Bob Bruer

No. 82
- Position: Tight end

Personal information
- Born: May 22, 1953 (age 73) Madison, Wisconsin, U.S.
- Listed height: 6 ft 5 in (1.96 m)
- Listed weight: 235 lb (107 kg)

Career information
- High school: Montello (WI)
- College: Mankato State
- NFL draft: 1975: 7th round, 221st overall pick

Career history
- Houston Oilers (1975)*; Dallas Cowboys (1976)*; Saskatchewan Roughriders (1976–1978); San Francisco 49ers (1979–1980); Minnesota Vikings (1980–1985);
- * Offseason or practice squad member only

Career NFL statistics
- Games played: 68
- Receptions: 72
- Receiving yards: 709
- Touchdowns: 8
- Stats at Pro Football Reference

= Bob Bruer =

American football player and coach (born 1953)

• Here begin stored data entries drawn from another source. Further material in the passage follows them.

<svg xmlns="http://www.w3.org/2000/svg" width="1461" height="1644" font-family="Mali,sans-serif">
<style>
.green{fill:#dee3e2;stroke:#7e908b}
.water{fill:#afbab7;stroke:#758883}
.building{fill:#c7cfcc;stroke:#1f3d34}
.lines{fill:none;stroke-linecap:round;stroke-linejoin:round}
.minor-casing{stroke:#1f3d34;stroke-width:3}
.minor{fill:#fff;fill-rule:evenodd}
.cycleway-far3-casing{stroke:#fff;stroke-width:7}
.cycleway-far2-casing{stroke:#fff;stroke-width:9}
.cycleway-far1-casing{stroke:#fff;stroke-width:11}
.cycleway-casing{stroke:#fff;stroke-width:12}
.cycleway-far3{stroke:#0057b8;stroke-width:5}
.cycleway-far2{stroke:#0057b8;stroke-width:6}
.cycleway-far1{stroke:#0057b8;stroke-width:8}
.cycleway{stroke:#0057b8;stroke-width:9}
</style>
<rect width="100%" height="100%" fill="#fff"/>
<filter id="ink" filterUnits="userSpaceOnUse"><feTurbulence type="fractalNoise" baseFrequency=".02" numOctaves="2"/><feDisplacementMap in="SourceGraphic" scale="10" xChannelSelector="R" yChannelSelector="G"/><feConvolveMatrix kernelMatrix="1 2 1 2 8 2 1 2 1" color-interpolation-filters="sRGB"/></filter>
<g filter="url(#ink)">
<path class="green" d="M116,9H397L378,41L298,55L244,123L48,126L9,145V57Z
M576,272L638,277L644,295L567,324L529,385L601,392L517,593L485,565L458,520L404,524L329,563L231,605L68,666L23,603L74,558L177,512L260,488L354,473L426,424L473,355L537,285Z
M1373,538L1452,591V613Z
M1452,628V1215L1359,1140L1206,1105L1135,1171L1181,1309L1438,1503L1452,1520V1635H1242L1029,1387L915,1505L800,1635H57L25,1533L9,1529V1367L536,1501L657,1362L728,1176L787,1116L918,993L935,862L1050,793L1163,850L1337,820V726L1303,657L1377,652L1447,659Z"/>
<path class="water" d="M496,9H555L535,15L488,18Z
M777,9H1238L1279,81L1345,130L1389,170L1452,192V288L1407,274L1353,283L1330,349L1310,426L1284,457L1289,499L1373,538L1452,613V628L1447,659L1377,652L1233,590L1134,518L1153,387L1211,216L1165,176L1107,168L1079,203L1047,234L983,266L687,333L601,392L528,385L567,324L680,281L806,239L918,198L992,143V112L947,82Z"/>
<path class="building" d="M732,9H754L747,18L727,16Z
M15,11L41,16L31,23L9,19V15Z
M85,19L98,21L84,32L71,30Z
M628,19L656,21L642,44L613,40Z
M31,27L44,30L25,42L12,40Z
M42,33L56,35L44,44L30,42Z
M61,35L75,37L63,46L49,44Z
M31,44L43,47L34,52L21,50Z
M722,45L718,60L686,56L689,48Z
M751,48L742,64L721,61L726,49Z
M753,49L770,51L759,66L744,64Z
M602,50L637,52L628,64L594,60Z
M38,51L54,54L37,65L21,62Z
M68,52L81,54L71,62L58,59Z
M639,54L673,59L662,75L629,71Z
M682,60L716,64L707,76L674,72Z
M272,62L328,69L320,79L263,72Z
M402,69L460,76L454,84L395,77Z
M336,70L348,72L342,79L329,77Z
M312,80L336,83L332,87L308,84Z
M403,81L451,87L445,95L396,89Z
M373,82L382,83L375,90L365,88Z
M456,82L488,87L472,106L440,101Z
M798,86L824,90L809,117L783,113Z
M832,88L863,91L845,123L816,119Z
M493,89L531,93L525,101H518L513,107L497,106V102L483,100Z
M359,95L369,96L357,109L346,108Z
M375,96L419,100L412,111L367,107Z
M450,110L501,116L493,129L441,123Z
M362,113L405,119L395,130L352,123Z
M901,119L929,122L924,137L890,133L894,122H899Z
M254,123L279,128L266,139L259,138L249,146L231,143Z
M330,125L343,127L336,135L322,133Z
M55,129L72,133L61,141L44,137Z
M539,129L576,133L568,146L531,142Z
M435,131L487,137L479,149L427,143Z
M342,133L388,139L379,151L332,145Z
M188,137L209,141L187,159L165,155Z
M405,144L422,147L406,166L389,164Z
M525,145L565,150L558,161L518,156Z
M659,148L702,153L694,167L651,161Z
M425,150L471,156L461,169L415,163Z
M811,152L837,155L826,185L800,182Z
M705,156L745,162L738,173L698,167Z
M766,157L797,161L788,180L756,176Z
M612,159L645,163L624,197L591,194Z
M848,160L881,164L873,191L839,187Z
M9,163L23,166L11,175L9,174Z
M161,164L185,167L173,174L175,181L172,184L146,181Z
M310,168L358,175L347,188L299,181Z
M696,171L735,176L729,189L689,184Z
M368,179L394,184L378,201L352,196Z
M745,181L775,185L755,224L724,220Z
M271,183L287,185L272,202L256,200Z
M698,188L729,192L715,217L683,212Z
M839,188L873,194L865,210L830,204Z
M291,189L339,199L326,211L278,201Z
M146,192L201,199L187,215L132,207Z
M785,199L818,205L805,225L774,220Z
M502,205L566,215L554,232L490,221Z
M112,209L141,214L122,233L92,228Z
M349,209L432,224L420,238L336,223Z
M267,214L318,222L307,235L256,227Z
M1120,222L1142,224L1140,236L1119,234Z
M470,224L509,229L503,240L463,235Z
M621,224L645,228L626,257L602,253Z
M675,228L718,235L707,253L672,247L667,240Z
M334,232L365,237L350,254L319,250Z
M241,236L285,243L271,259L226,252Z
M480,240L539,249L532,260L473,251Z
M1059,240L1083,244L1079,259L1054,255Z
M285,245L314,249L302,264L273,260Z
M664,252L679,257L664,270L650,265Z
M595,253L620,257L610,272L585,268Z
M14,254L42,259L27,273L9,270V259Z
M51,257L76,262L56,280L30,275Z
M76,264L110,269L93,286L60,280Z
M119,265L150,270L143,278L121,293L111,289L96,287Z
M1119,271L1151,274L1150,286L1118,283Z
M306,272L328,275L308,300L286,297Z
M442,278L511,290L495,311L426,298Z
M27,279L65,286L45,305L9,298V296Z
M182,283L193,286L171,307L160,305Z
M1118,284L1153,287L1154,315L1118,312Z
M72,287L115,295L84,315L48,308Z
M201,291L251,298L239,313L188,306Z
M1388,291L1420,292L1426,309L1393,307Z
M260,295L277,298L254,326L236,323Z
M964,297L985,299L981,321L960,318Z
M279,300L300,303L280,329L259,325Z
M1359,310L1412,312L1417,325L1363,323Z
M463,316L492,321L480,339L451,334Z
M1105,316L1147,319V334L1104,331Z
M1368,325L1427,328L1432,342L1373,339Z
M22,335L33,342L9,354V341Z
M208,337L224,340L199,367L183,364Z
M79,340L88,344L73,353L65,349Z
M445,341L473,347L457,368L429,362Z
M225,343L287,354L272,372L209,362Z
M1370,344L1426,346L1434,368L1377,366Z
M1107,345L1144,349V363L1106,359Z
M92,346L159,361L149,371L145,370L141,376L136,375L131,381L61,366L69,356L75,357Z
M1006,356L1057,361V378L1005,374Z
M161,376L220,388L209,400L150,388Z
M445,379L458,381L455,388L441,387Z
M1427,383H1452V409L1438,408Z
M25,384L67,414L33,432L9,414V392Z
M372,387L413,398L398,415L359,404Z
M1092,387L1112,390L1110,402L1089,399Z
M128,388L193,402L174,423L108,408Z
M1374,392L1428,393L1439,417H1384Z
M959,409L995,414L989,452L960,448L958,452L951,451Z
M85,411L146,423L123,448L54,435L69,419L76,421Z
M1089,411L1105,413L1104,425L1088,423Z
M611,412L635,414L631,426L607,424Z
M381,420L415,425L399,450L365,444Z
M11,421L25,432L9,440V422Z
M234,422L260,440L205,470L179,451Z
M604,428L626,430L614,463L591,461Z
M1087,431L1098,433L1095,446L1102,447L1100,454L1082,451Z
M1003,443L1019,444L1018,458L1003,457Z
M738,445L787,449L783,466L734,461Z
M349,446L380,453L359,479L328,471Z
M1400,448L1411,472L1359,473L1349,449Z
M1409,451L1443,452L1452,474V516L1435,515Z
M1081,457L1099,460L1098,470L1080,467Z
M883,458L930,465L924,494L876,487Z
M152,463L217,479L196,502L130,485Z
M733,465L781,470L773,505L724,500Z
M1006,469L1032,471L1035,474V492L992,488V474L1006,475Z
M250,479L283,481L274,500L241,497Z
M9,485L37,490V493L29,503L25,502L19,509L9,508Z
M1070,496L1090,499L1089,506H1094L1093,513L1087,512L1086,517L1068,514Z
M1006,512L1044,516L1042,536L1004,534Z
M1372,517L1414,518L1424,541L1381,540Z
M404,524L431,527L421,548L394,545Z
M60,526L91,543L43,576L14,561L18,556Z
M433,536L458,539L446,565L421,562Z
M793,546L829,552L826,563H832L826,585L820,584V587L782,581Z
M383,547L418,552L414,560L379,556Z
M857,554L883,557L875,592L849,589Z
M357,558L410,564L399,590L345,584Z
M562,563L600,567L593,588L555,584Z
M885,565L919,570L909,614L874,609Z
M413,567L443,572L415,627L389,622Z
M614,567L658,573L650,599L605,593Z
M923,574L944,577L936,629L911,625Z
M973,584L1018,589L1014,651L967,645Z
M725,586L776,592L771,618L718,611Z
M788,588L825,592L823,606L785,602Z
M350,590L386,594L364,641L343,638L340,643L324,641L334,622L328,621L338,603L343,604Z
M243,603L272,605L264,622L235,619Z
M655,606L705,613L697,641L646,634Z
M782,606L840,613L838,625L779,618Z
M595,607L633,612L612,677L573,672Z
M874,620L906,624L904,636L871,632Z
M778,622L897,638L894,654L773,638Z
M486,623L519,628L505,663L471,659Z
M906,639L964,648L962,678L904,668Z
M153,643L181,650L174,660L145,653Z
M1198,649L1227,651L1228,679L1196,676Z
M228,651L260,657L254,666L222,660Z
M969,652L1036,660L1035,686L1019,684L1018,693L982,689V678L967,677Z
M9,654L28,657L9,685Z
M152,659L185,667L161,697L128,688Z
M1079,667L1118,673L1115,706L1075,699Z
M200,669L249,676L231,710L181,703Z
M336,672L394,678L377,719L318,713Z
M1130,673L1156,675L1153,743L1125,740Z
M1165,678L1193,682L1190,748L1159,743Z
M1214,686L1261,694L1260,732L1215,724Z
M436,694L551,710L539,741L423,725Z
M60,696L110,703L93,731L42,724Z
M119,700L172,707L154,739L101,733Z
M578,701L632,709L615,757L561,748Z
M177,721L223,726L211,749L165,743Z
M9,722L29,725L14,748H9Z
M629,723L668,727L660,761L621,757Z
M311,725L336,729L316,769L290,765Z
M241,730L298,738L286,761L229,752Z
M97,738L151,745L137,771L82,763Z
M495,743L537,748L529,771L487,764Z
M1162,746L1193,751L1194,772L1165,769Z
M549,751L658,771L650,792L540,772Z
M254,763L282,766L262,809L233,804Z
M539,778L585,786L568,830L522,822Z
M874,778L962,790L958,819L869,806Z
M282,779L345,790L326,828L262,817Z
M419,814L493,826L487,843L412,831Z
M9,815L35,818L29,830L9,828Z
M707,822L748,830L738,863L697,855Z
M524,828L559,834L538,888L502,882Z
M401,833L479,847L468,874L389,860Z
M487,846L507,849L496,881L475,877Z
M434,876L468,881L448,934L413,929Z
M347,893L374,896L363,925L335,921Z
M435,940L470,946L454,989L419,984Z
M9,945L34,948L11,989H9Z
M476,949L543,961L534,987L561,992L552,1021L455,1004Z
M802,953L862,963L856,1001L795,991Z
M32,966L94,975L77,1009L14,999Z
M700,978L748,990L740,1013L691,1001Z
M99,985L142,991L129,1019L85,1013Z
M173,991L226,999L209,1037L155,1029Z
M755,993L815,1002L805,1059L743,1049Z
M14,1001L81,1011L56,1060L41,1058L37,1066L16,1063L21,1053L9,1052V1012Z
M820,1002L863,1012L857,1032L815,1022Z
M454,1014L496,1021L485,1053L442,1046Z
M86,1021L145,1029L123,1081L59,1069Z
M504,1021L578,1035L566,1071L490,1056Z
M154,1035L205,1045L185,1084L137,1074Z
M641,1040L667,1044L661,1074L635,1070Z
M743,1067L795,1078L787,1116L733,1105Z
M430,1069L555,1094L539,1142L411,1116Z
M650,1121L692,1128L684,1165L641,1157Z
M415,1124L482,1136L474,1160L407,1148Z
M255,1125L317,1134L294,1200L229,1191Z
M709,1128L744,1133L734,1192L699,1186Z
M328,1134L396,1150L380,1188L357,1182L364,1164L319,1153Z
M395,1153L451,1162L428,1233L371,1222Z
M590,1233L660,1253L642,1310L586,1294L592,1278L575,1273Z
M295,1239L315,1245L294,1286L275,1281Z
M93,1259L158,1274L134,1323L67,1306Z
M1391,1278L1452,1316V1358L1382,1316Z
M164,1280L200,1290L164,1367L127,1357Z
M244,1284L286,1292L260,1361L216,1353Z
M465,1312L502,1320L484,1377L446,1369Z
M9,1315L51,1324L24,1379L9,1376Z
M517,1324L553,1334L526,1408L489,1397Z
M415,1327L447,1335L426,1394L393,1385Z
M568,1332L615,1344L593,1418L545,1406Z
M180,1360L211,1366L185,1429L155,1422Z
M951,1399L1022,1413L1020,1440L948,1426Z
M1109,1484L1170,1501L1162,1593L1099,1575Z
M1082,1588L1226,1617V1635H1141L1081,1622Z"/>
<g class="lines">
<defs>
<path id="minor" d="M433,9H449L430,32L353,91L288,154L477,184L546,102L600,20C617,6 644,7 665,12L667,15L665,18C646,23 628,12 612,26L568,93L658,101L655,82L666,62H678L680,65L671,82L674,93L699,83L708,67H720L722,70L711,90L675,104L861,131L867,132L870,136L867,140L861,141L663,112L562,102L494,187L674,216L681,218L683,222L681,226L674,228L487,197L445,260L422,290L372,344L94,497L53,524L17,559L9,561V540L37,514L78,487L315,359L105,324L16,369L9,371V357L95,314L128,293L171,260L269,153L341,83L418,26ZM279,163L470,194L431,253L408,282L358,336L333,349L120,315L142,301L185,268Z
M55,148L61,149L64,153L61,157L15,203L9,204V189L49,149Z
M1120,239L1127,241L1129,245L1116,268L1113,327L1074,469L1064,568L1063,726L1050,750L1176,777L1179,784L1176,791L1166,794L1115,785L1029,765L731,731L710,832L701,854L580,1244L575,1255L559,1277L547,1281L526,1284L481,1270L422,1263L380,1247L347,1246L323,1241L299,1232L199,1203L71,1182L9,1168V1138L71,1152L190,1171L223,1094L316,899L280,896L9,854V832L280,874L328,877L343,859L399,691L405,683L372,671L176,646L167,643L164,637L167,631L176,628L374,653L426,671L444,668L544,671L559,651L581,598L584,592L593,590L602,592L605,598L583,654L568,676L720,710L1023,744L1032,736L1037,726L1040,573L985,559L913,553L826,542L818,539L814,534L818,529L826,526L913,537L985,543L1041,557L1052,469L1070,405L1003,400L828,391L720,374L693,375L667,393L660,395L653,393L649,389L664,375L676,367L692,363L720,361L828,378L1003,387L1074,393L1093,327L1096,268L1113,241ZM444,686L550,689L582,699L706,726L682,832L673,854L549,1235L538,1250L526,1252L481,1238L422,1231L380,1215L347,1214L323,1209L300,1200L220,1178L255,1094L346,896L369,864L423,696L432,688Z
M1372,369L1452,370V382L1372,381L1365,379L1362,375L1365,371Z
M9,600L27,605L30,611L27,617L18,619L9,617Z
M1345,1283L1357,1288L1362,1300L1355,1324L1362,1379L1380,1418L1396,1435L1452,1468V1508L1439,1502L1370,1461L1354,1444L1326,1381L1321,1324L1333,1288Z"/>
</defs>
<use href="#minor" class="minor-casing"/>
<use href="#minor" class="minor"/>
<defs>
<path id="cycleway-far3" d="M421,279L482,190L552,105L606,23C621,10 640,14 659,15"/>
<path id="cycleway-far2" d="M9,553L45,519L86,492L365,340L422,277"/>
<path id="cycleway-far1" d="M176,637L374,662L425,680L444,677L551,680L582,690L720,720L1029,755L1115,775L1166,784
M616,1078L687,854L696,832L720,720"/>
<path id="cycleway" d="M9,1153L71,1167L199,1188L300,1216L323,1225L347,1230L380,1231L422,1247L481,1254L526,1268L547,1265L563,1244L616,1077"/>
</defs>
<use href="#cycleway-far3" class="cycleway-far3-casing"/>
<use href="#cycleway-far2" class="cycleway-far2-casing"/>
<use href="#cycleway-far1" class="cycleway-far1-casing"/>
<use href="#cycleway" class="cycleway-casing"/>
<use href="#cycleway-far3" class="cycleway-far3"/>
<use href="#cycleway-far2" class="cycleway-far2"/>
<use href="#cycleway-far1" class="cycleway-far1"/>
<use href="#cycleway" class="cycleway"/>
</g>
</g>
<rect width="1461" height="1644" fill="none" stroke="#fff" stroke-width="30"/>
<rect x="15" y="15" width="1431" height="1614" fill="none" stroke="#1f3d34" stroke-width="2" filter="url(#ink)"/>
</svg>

Robert Anthony Bruer (born May 22, 1953) is an American former professional football player and coach. He played tight end in the National Football League (NFL) for the San Francisco 49ers and the Minnesota Vikings from 1977 until 1985. He played college football for the Mankato State Mavericks.

==Playing career==
Bruer played for the San Francisco 49ers for one full season, and one game of a second season before being waived by Bill Walsh. The Minnesota Vikings selected him off waivers shortly after being waived, and he stayed with the Vikings for the remainder of his career. Before the NFL, Bruer played two seasons in the Canadian Football League (CFL) for the Saskatchewan Roughriders.

Bruer caught Joe Montana's first NFL touchdown pass against the Broncos on November 18, 1979. It was also Bruer's first NFL touchdown catch, and his only touchdown with the 49ers.

==Coaching career==
Bruer later coached football at his alma mater, the Minnesota State University, Mankato.